Puis, quant au second appel, le Juge d’instance ajoute :

[83]      À en croire Éric Lebel, l'attitude de Christian Dion à son endroit change à l'intersection Letendre-Nantes, quand il apprend qu'il est policier. Pourtant, l'écoute attentive du deuxième appel par Christian Dion au même service, à 2 h 00:37 secondes, n'indique, à tout le moins au son de sa voix ou de son ton, aucun changement d'attitude.

[84]      Au cours de ce deuxième appel, Christian Dion réitère essentiellement ce qu'il a dit à la première occasion.  Il rajoute que: "là le monsieur est vraiment en état d'ébriété".  Fait intéressant, Christian Dion ne dit pas que la personne au volant du véhicule est un policier.  Il dit: "il dit qu'il est dans la police".

[85]      Christian Dion mentionne également qu'il ne se trouve plus à la même intersection, mais à une autre (Letendre-Nantes).  Il rajoute, "il voulait partir, mais je l'ai suivi avec les flashs pour dire d'arrêter".

[30]        L’objectif du procès est la recherche de la vérité. Les enregistrements permettent d’atteindre cet objectif à un niveau supérieur aux dépositions de témoins honnêtes et fiables, mais dont la mémoire demeure humaine et limitée. Pour moi, ce serait un non-sens de refuser en preuve la teneur exacte des propos d’un témoin qui reconnaît les avoir tenus et en rapporte la substance et qui se révèle fiable et se rend disponible pour être contre-interrogé.

[31]        C’est ainsi que je comprends l’exception de l’ « analyse raisonnée » [R. c. Khan1990 CanLII 77 (CSC), [1990] 2 R.C.S. 531] qui permet la preuve par ouï-dire si elle satisfait aux critères de nécessité et de fiabilité. Parmi les éléments qui augmentent de beaucoup la fiabilité accordée à une déclaration, on compte son enregistrement[5] et la disponibilité du déclarant pour un contre-interrogatoire[6].
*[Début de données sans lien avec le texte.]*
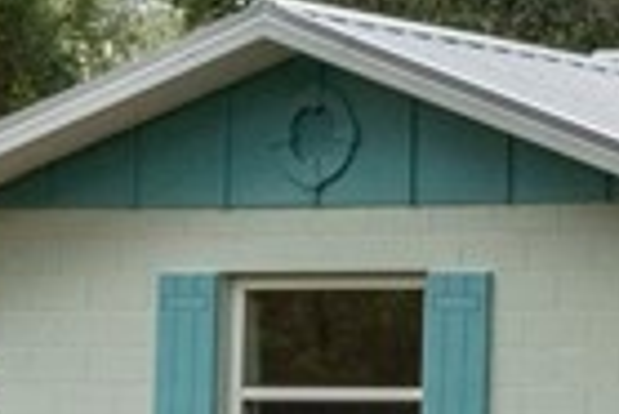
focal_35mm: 211
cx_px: 1710
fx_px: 3632
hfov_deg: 8.5
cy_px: 532
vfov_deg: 6.5
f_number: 8
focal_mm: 18
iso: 320
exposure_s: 1/400
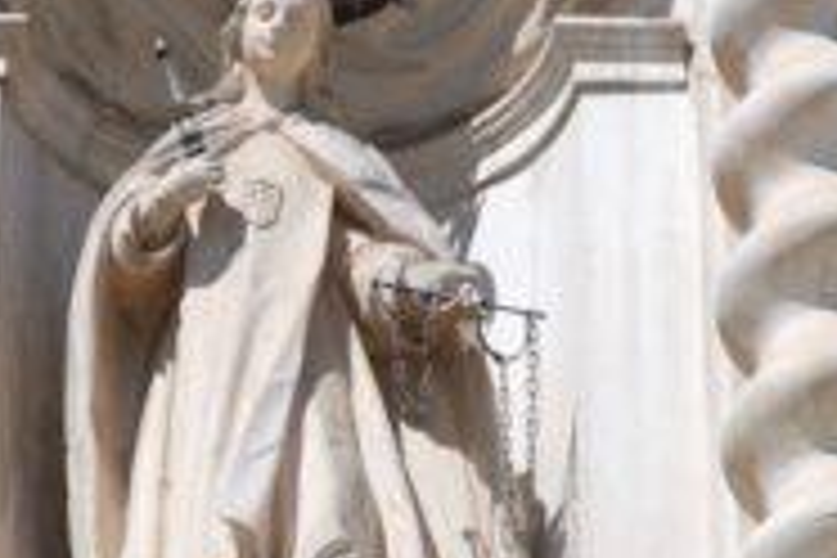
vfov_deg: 4.9
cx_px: 248
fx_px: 6556
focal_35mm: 282
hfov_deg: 7.3
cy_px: 279
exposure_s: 1/500
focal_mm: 70
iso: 100
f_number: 5.6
[32]        La jurisprudence reconnaît une large discrétion aux juges d’instance sur l’admissibilité de la preuve par ouï-dire[7]. Et c’est ainsi que le Juge conclut :

[55]      Ainsi, ce n’est pas l’admissibilité en preuve des appels logés au SPS qui pouvait poser problème, mais plutôt leur force probante. Or, dans l’arrêt Ibanescu [2013 CSC 31 (CanLII), [2013] 2 R.C.S. 400; 2013 CSC 31], la Cour suprême rappelle que la force probante de la preuve doit être laissée à l’appréciation du juge des faits.

[56]      Il n’y a pas, dans la présente affaire, matière à intervention sur ce point.